For any inquiries contact Steve Gadd on 62663446 or woden@bigpond.com.


Variety and Quality at Folk Club Concert.

The Franklin Folk Club had its Grand Public Concert on the 21st of October.

The Palais audience of slightly over one hundred saw a stunning array of acts show-casing a blend of local and Hobart based talent. Huon Valley group, the Kinsfolk, set a high standard with their tight harmonies and original songs dealing with rural life. The Southern Lights Gospel Choir demonstrated some complex and beautiful arrangements of traditional gospel standards.

The relatively new trio, Women In Black, showed that they are likely to become a major musical draw card with their gutsy but super tight songs and harmonies.

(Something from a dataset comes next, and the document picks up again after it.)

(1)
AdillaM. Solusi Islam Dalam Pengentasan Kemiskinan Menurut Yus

Other acts included Czardas, Matt Wooley, Ian Paulin, John and Caroline Bushby, Tony and Leslie Rees, and local performance poet Gail Galloway. All these acts were strong and polished. Each added to the variety and quality of the night. Shake Sugaree ended with a raucous set.

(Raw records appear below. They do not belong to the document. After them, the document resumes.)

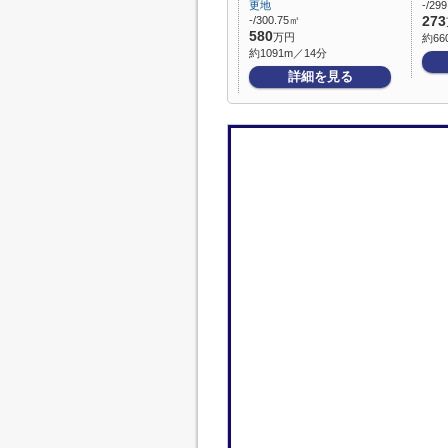
更地
-/29
-/300.75㎡
273
580
万円
約66
約1091m／14分
詳細を見る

Club coordinator, Steve Gadd, was pleased with the concert.

" Overall it was an excellent show. The acts were great and some artists put in really inspired performances. If anything we suffered from our own abundance. The show was on the long side, there was no time for breaks and the schedule was a bit tight. This is all part of a learning experience for us. In future we will book less performers perhaps keeping main acts to one or two. That should leave more space for others to get up and perform a tune or two and for a longer post-concert session."

The next event for the Franklin Folk Club will be a small concert and session on Friday the 24th of November. This concert will function as the CD launch for singer song-writer Clare Grey's first CD. Steve says that this is one not to be missed. "Clare is a major talent, one of the best Tassie has produced in recent times. A fine musician and an extraordinary singer. We will undoubtedly lose her to the mainland so try to catch her while you can."

After Clare's performance there will be opportunities for others to add a song or tune. Sessions will follow.

For more information ring Steve Gadd on 62663446


Franklin Folk Club Venue for CD Launch.

The Next meeting of the Franklin Folk Club will be on Friday November 24th from 8.00 PM. There will be a variety of short acts with plenty of spare spots for those with a song or tune to perform .

The Main event for the evening will be the CD launch of Clare Gray's first CD, titled, All Brand New. Clare who hails from Hobart is a major Tasmanian talent. She is known for her moving and professional performances and her stunning voice.

Franklin Folk Club coordinator, Steve Gadd, is enthusiastic about Clare's first appearance at the Club,

" I first heard Clare sing and play a few years ago and I was so impressed. I was lucky enough to perform with her on one occasion. Since that time Clare has played as a professional with her blues and Jazz band. Alongside her jazz work Clare has kept developing and performing her original, more folk oriented material. Clare will be accompanied by Mat Ward on both 12 string guitar and acoustic bass. Mat is a player of sublime taste and subtlety and this suits Clare's atmospheric ballads perfectly."

As usual the concert will be followed by a small supper and a session.

All musicians who would like to session are invited to stay around to jam from 10.00 till late.

Steve said, "We have learnt from the previous concert not to run too many acts, nor to make the concert too long. The chalkboard is there for musicians to put their names on if they have a piece to perform but we are presenting only one main act this time. This gives Clare a chance to showpiece the tunes from her new CD."

The usual session will follow the concert at Franklin on the 24th as well.

The Franklin Folk Club has some big events coming up. On the 9th of December we have Ian Paulin's CD launch and a full supporting appearance by folk scene legend and mentor Mick Flanaghan.

Mick founded the original Franklin Folk Club as well as the Cygnet and George Town festivals. Ian Paulin said, "I will be honoured to Have Mick on the same Bill as my CD Launch concert!"